What you have to do :: Copy these lines again, substituting "graph" for "chart" wherever it occurs and leaving all else unchanged. Leave the pictures out.

Data for review ::
+++

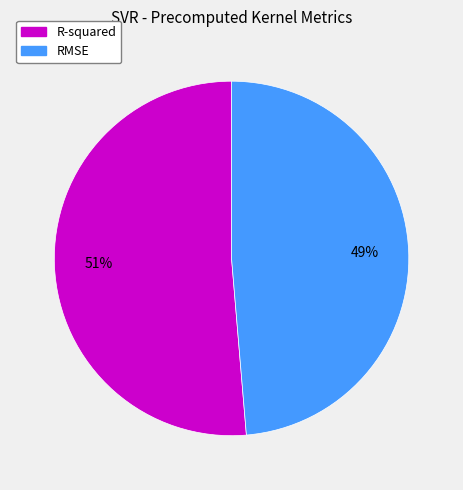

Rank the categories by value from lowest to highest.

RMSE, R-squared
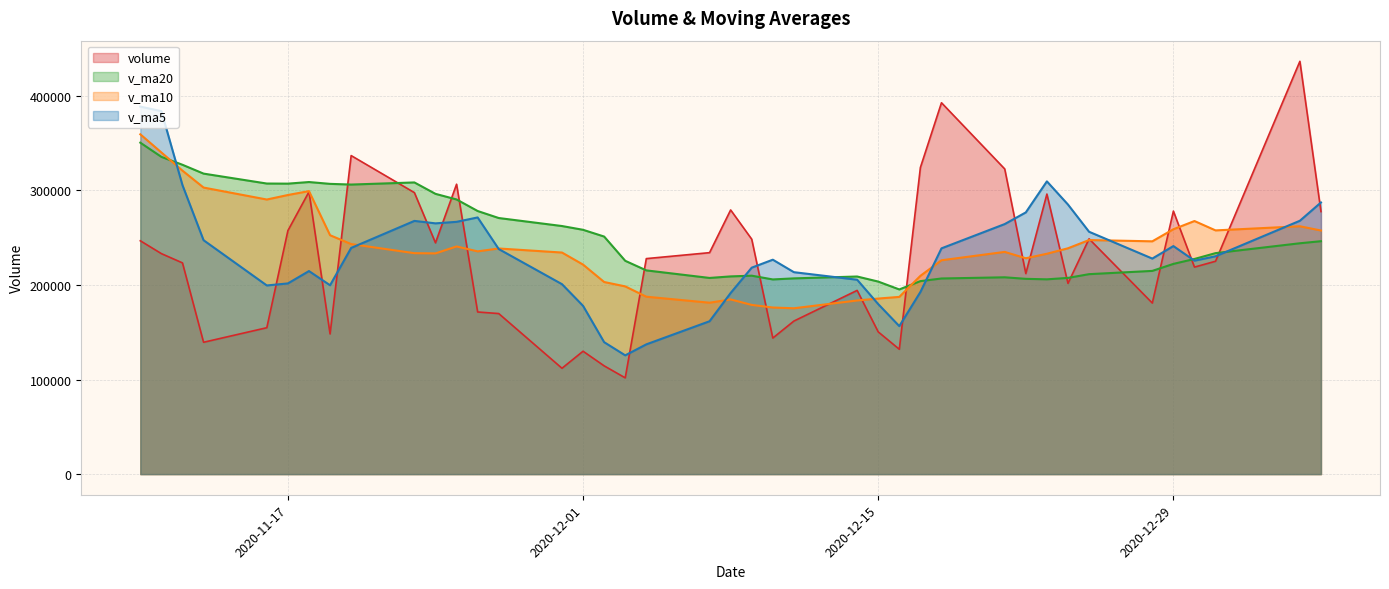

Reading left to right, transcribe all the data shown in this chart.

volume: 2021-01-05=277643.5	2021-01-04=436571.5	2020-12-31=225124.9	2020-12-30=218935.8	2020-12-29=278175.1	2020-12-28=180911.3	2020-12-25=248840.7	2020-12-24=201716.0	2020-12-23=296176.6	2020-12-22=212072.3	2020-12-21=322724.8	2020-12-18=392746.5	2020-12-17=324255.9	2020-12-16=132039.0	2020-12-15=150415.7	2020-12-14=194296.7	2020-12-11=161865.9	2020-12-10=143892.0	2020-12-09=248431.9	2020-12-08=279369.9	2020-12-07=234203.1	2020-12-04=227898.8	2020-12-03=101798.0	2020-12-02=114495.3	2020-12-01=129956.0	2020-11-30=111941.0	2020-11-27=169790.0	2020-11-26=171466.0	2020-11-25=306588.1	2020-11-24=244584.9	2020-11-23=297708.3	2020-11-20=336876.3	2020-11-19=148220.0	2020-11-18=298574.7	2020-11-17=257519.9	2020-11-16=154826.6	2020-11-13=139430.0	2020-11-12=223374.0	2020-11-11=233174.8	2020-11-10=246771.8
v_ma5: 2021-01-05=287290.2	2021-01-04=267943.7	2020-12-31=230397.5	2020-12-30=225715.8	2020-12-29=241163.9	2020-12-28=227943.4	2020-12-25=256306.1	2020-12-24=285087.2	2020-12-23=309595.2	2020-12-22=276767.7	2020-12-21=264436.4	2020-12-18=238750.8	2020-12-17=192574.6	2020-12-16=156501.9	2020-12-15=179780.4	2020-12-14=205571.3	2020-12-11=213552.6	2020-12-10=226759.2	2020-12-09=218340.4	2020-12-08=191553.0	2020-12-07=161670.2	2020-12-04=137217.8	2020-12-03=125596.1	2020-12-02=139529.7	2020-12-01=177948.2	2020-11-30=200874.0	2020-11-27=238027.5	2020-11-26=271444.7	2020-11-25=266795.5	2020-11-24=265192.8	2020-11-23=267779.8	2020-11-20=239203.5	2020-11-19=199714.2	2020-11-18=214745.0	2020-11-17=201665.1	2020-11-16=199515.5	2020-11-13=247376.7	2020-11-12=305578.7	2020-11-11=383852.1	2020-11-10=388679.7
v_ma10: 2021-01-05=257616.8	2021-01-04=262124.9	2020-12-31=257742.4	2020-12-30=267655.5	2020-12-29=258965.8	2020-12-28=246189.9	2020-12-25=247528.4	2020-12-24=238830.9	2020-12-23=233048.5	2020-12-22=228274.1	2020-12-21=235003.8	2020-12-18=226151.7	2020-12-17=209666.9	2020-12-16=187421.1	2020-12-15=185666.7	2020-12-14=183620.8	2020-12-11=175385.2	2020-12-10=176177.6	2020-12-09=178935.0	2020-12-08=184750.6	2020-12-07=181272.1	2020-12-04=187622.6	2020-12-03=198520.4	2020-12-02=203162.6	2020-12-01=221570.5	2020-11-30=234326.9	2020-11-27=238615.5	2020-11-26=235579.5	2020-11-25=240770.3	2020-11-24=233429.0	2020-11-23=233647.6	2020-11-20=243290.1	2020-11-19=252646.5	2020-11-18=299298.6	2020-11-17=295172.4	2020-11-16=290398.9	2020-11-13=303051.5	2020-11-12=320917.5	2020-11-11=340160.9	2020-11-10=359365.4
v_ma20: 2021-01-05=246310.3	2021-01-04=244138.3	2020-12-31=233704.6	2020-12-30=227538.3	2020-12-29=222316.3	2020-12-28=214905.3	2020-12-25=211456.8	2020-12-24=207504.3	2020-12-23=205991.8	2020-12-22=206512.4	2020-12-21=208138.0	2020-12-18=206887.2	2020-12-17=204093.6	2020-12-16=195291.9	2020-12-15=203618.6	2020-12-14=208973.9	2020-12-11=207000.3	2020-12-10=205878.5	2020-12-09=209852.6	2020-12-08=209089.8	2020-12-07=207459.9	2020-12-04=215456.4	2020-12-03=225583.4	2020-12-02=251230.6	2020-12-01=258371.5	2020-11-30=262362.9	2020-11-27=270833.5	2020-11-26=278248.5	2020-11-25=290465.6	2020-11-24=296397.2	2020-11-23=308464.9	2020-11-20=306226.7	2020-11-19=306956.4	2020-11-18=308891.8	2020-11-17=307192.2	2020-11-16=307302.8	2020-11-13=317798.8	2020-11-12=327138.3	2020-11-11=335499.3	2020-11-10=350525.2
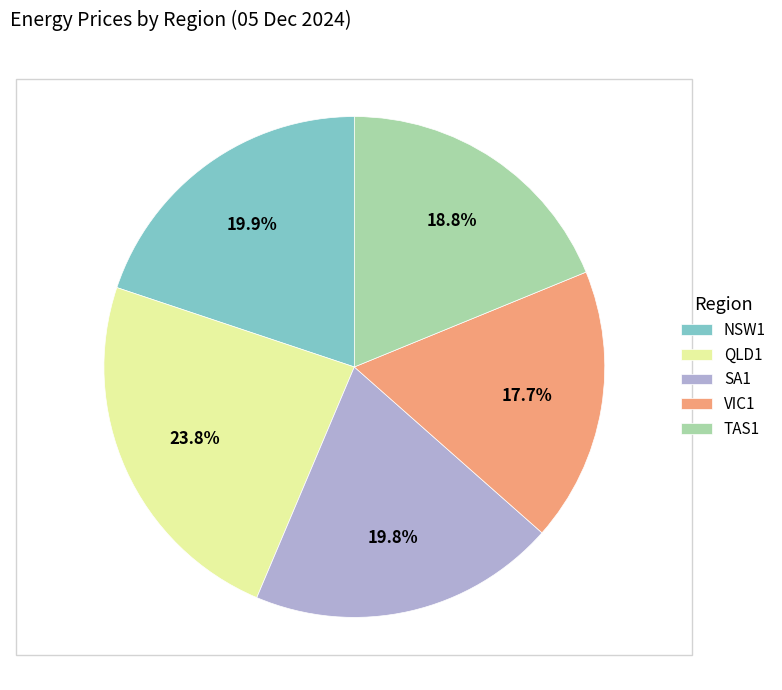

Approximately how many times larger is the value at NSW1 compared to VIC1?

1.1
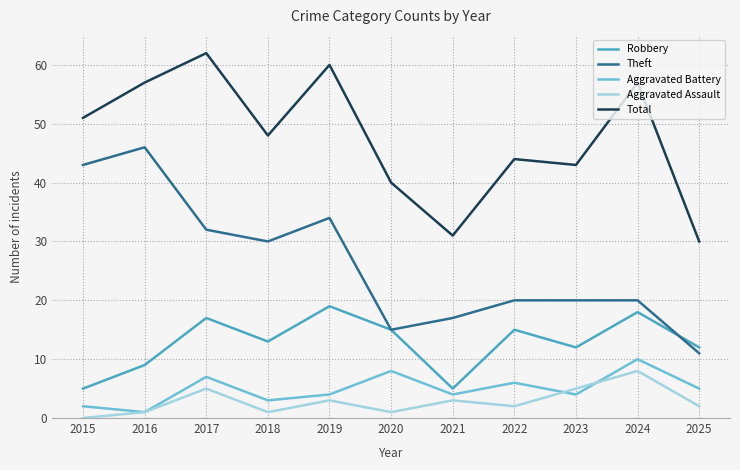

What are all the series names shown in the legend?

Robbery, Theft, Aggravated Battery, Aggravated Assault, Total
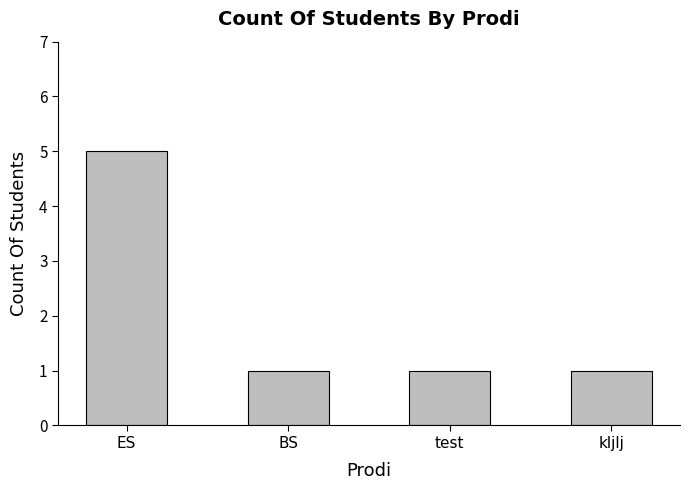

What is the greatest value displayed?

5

+++

Solution for this task ::
Rank the categories by value from lowest to highest.

RMSE, R-squared

Reading left to right, transcribe all the data shown in this graph.

volume: 2021-01-05=277643.5	2021-01-04=436571.5	2020-12-31=225124.9	2020-12-30=218935.8	2020-12-29=278175.1	2020-12-28=180911.3	2020-12-25=248840.7	2020-12-24=201716.0	2020-12-23=296176.6	2020-12-22=212072.3	2020-12-21=322724.8	2020-12-18=392746.5	2020-12-17=324255.9	2020-12-16=132039.0	2020-12-15=150415.7	2020-12-14=194296.7	2020-12-11=161865.9	2020-12-10=143892.0	2020-12-09=248431.9	2020-12-08=279369.9	2020-12-07=234203.1	2020-12-04=227898.8	2020-12-03=101798.0	2020-12-02=114495.3	2020-12-01=129956.0	2020-11-30=111941.0	2020-11-27=169790.0	2020-11-26=171466.0	2020-11-25=306588.1	2020-11-24=244584.9	2020-11-23=297708.3	2020-11-20=336876.3	2020-11-19=148220.0	2020-11-18=298574.7	2020-11-17=257519.9	2020-11-16=154826.6	2020-11-13=139430.0	2020-11-12=223374.0	2020-11-11=233174.8	2020-11-10=246771.8
v_ma5: 2021-01-05=287290.2	2021-01-04=267943.7	2020-12-31=230397.5	2020-12-30=225715.8	2020-12-29=241163.9	2020-12-28=227943.4	2020-12-25=256306.1	2020-12-24=285087.2	2020-12-23=309595.2	2020-12-22=276767.7	2020-12-21=264436.4	2020-12-18=238750.8	2020-12-17=192574.6	2020-12-16=156501.9	2020-12-15=179780.4	2020-12-14=205571.3	2020-12-11=213552.6	2020-12-10=226759.2	2020-12-09=218340.4	2020-12-08=191553.0	2020-12-07=161670.2	2020-12-04=137217.8	2020-12-03=125596.1	2020-12-02=139529.7	2020-12-01=177948.2	2020-11-30=200874.0	2020-11-27=238027.5	2020-11-26=271444.7	2020-11-25=266795.5	2020-11-24=265192.8	2020-11-23=267779.8	2020-11-20=239203.5	2020-11-19=199714.2	2020-11-18=214745.0	2020-11-17=201665.1	2020-11-16=199515.5	2020-11-13=247376.7	2020-11-12=305578.7	2020-11-11=383852.1	2020-11-10=388679.7
v_ma10: 2021-01-05=257616.8	2021-01-04=262124.9	2020-12-31=257742.4	2020-12-30=267655.5	2020-12-29=258965.8	2020-12-28=246189.9	2020-12-25=247528.4	2020-12-24=238830.9	2020-12-23=233048.5	2020-12-22=228274.1	2020-12-21=235003.8	2020-12-18=226151.7	2020-12-17=209666.9	2020-12-16=187421.1	2020-12-15=185666.7	2020-12-14=183620.8	2020-12-11=175385.2	2020-12-10=176177.6	2020-12-09=178935.0	2020-12-08=184750.6	2020-12-07=181272.1	2020-12-04=187622.6	2020-12-03=198520.4	2020-12-02=203162.6	2020-12-01=221570.5	2020-11-30=234326.9	2020-11-27=238615.5	2020-11-26=235579.5	2020-11-25=240770.3	2020-11-24=233429.0	2020-11-23=233647.6	2020-11-20=243290.1	2020-11-19=252646.5	2020-11-18=299298.6	2020-11-17=295172.4	2020-11-16=290398.9	2020-11-13=303051.5	2020-11-12=320917.5	2020-11-11=340160.9	2020-11-10=359365.4
v_ma20: 2021-01-05=246310.3	2021-01-04=244138.3	2020-12-31=233704.6	2020-12-30=227538.3	2020-12-29=222316.3	2020-12-28=214905.3	2020-12-25=211456.8	2020-12-24=207504.3	2020-12-23=205991.8	2020-12-22=206512.4	2020-12-21=208138.0	2020-12-18=206887.2	2020-12-17=204093.6	2020-12-16=195291.9	2020-12-15=203618.6	2020-12-14=208973.9	2020-12-11=207000.3	2020-12-10=205878.5	2020-12-09=209852.6	2020-12-08=209089.8	2020-12-07=207459.9	2020-12-04=215456.4	2020-12-03=225583.4	2020-12-02=251230.6	2020-12-01=258371.5	2020-11-30=262362.9	2020-11-27=270833.5	2020-11-26=278248.5	2020-11-25=290465.6	2020-11-24=296397.2	2020-11-23=308464.9	2020-11-20=306226.7	2020-11-19=306956.4	2020-11-18=308891.8	2020-11-17=307192.2	2020-11-16=307302.8	2020-11-13=317798.8	2020-11-12=327138.3	2020-11-11=335499.3	2020-11-10=350525.2

Approximately how many times larger is the value at NSW1 compared to VIC1?

1.1

What are all the series names shown in the legend?

Robbery, Theft, Aggravated Battery, Aggravated Assault, Total

What is the greatest value displayed?

5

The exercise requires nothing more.